▶ **Page excerpt**:
Segment Open
The interactive tool, which launched Oct. 28, connects Facebook users with health resources and checkup reminders from the American Heart Association, the American College of Cardiology, the American Cancer Society and the Centers for Disease Control and Prevention.

Simply search for “preventive health” in the Facebook mobile app to find out which tests — such as a cholesterol screening or mammogram — are recommended based on your age and gender. You can also track when tests are done, set reminders for future tests, find screening locations and tell your friends about the tool.

Eduardo Sanchez, M.D., the AHA’s chief medical officer for prevention, said the new tool will “empower millions of people to take action to lower blood pressure, blood sugar and cholesterol, which has been shown to increase the chance of a longer, healthier life.”

Most of the recommended preventive measures are free with insurance coverage. For those who don’t have insurance, Facebook offers a way to find a Federally Qualified Health Center, which provides care to people regardless of ability to pay.
Segment Closed
▶ **Data**:
Segment Open
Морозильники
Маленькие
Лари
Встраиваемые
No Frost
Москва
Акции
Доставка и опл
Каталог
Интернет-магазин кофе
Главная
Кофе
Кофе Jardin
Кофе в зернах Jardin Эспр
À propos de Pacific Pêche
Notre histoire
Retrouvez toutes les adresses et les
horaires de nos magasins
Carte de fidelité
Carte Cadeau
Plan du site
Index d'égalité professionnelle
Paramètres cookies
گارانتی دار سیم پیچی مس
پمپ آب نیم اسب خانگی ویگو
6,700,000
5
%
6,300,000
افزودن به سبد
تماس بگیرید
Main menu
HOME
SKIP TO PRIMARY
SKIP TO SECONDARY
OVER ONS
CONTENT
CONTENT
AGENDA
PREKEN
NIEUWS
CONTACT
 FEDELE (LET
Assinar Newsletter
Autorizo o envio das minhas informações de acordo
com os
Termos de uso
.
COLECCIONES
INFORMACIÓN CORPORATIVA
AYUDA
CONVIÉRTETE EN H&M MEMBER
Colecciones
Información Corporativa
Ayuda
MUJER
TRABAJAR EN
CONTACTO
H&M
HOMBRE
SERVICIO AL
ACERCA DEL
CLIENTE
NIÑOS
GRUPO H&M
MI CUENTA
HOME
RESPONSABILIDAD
Segment Closed
Segment Open
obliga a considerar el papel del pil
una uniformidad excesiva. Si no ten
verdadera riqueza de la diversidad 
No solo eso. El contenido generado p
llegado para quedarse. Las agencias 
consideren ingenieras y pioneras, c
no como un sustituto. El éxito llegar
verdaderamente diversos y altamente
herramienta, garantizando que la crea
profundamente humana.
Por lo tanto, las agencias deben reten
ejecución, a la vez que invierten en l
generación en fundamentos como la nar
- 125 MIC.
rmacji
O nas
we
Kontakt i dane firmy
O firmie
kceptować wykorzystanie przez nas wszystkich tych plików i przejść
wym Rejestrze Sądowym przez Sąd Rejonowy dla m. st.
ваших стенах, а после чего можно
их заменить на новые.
Segment Closed
Segment Open
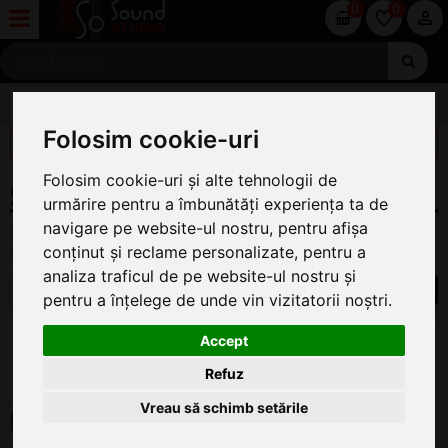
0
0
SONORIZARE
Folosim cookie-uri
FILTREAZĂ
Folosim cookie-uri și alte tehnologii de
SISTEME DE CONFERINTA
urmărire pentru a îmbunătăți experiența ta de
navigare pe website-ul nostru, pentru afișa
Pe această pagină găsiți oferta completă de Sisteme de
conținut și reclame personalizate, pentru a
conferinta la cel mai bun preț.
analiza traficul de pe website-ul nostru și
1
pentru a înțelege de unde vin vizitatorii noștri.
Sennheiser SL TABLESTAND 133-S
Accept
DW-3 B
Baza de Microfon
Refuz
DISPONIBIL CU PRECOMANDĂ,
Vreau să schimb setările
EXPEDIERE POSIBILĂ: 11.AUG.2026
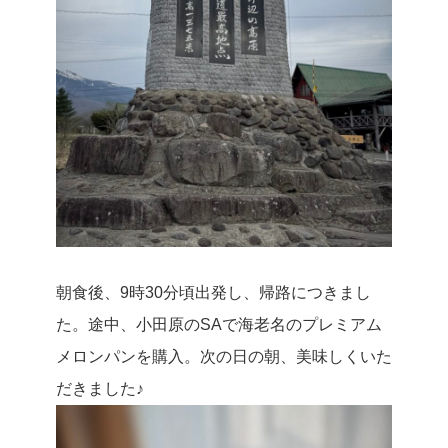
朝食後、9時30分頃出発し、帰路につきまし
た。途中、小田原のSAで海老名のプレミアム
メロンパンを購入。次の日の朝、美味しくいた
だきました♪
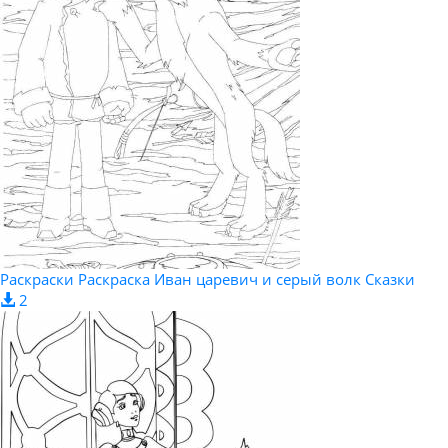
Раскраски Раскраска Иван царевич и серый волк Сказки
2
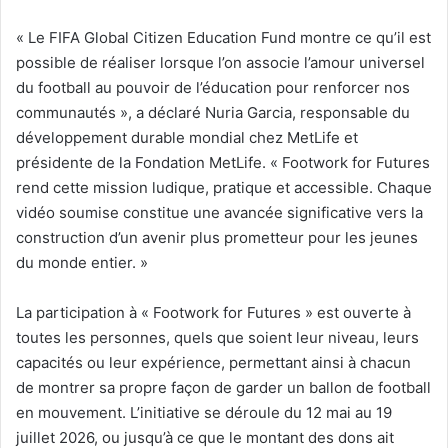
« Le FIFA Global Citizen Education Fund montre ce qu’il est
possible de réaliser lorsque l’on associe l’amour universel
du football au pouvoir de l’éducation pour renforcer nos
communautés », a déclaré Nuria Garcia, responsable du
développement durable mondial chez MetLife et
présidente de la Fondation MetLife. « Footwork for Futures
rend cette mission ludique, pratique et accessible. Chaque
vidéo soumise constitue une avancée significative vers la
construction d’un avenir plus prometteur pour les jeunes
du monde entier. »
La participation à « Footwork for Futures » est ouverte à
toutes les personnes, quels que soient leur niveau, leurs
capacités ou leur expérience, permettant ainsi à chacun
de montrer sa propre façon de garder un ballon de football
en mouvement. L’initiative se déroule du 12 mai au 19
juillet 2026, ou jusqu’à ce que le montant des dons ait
Segment Closed
▶ **Work to be completed**: Quote the part of the Facebook health tool text between "Simply search for" and "about the tool.", inclusive. The items that come after the Facebook health tool text are separate material.

▶ **Answer section**:
Simply search for “preventive health” in the Facebook mobile app to find out which tests — such as a cholesterol screening or mammogram — are recommended based on your age and gender. You can also track when tests are done, set reminders for future tests, find screening locations and tell your friends about the tool.